Was für eine Aussicht! Über den Dächern von Manhattan scheinen eine Bauarbeiterin und ein Bauarbeiter sich auf ihr Frühstück vorzubereiten, den Hudson bei blauweißem Himmel im Blick. Charles Clyde Ebbets ist wohl das große Vorbild für den französischen Grafiker Vincent Dutrait (LEWIS & CLARK, AUGUSTUS etc.). Er variiert Ebbets bekanntes „Lunch atop a Skyscraper“ und versetzt es mit politisch unzeitgemäßer Korrektheit ins New York der vorletzten Jahrhundertwende.
Der kanadische Autor Chenier La Salle darf sich jedenfalls über eine fantastische Covergestaltung seiner ersten Spieleveröffentlichung NEW YORK 1901 freuen. Auch auf der Rückseite des Spielplans überließ der Verlag blue orange seinem Grafiker Spielräume. Die vier Bilder auf der üblicher Weise einfarbigen Rückseite sehen wie weitere Coverentwürfe aus, die zwar nicht ganz mit der ausgewählten Fassung mithalten können, aber durchaus Atmosphäre besitzen.

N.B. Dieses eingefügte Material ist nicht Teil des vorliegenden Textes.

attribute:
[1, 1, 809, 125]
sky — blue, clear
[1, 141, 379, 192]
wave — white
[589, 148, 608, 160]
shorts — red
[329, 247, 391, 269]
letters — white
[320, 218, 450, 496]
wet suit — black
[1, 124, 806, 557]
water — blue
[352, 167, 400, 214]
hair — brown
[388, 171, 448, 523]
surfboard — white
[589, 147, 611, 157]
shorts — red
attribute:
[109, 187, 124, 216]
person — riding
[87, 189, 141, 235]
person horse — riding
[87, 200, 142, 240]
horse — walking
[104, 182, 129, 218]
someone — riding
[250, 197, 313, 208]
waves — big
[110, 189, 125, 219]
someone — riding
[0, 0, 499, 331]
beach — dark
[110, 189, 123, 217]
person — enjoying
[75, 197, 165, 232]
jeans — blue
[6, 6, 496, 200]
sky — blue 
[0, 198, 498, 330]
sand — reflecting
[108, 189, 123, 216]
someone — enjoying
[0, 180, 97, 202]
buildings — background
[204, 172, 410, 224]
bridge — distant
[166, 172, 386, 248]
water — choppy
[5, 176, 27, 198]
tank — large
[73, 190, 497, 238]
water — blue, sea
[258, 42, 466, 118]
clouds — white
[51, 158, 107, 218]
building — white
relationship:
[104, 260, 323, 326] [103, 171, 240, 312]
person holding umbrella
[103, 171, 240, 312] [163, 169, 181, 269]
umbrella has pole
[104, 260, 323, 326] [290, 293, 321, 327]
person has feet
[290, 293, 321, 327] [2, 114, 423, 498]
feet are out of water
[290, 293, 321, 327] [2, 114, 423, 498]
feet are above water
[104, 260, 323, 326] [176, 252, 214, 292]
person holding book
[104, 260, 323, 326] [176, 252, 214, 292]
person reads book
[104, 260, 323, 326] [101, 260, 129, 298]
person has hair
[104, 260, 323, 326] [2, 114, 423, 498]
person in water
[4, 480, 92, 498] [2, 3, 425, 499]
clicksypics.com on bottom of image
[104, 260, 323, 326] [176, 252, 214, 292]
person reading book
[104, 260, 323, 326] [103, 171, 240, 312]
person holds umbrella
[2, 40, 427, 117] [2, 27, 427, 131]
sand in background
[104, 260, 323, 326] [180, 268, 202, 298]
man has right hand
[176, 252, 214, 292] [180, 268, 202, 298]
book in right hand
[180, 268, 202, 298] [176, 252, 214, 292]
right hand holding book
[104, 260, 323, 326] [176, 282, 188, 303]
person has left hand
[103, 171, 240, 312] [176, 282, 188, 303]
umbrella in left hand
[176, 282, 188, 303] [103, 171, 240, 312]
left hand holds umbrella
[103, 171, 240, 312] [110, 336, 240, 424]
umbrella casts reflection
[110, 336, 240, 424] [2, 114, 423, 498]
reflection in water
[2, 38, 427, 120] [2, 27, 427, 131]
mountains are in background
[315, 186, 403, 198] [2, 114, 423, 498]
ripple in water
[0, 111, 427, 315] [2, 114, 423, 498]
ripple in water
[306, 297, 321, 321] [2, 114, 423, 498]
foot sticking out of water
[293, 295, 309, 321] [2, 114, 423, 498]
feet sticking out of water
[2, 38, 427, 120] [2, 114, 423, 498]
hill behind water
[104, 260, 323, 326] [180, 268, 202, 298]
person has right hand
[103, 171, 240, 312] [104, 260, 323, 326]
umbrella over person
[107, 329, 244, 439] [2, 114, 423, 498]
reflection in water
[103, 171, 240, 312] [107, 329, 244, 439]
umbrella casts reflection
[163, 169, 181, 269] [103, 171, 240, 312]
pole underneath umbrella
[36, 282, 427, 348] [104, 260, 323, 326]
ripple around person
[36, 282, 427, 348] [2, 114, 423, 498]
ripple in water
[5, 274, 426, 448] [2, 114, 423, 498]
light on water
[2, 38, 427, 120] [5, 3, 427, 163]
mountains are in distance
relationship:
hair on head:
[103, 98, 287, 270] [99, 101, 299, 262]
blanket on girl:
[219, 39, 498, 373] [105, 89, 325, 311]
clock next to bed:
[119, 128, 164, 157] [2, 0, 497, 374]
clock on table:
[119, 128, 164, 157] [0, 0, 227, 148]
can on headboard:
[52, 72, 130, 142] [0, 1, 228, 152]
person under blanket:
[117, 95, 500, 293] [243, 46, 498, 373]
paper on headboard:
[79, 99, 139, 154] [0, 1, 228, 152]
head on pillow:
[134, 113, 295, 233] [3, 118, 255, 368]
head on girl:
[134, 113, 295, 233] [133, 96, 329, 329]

Der Bauboom zu Beginn der 20. Jahrhunderts hat es La Salle angetan. Er lässt zwei bis vier Bauunternehmer Anteil am Hochhausbau in New York nehmen. So begeistert wir Spieler erst einmal vom Cover sind, so ernüchternd kommt dann das reine Spiel eher abstrakt daher. Es läuft nur zweidimensional mit Legeplättchen ab. Immerhin ist unser Punkteanzeiger ein nicht ganz zeitgemäßes Abbild des Empire State Buildings, da es erst 30 Jahre nach der Bautätigkeit im Spiel errichtet wurde.
Der Spielplan kommt sehr bunt daher, farbige Bauplätze, die durch Straßen getrennt sind, werden Baubereichen zugeordnet. Dort errichten die Spieler Hochhäuser, dafür hat jeder eine Startimmobilie und ein identisches Set aus 18 Wolkenkratzern, die nach Entwicklungsstufen geordnet sind. Für das Vorbereiten von Bauplätzen stehen vier Arbeiter zur Verfügung, zusätzlich bekommt jeder drei Aktionskarten. Wer am Zug ist, erwirbt Land und okkupiert es mit einem Arbeiter, zusätzlich kann das Land sofort bebaut werden. Gebäude können auch durch neue, höhere Entwicklungsstufen ersetzt werden. Dafür gibt es Siegpunkte. Landerwerb und eventuelles Bauen und Abriss mit Wiederaufbau sind getrennte Aktionen, für eine von beiden muss der Bauherr sich entscheiden.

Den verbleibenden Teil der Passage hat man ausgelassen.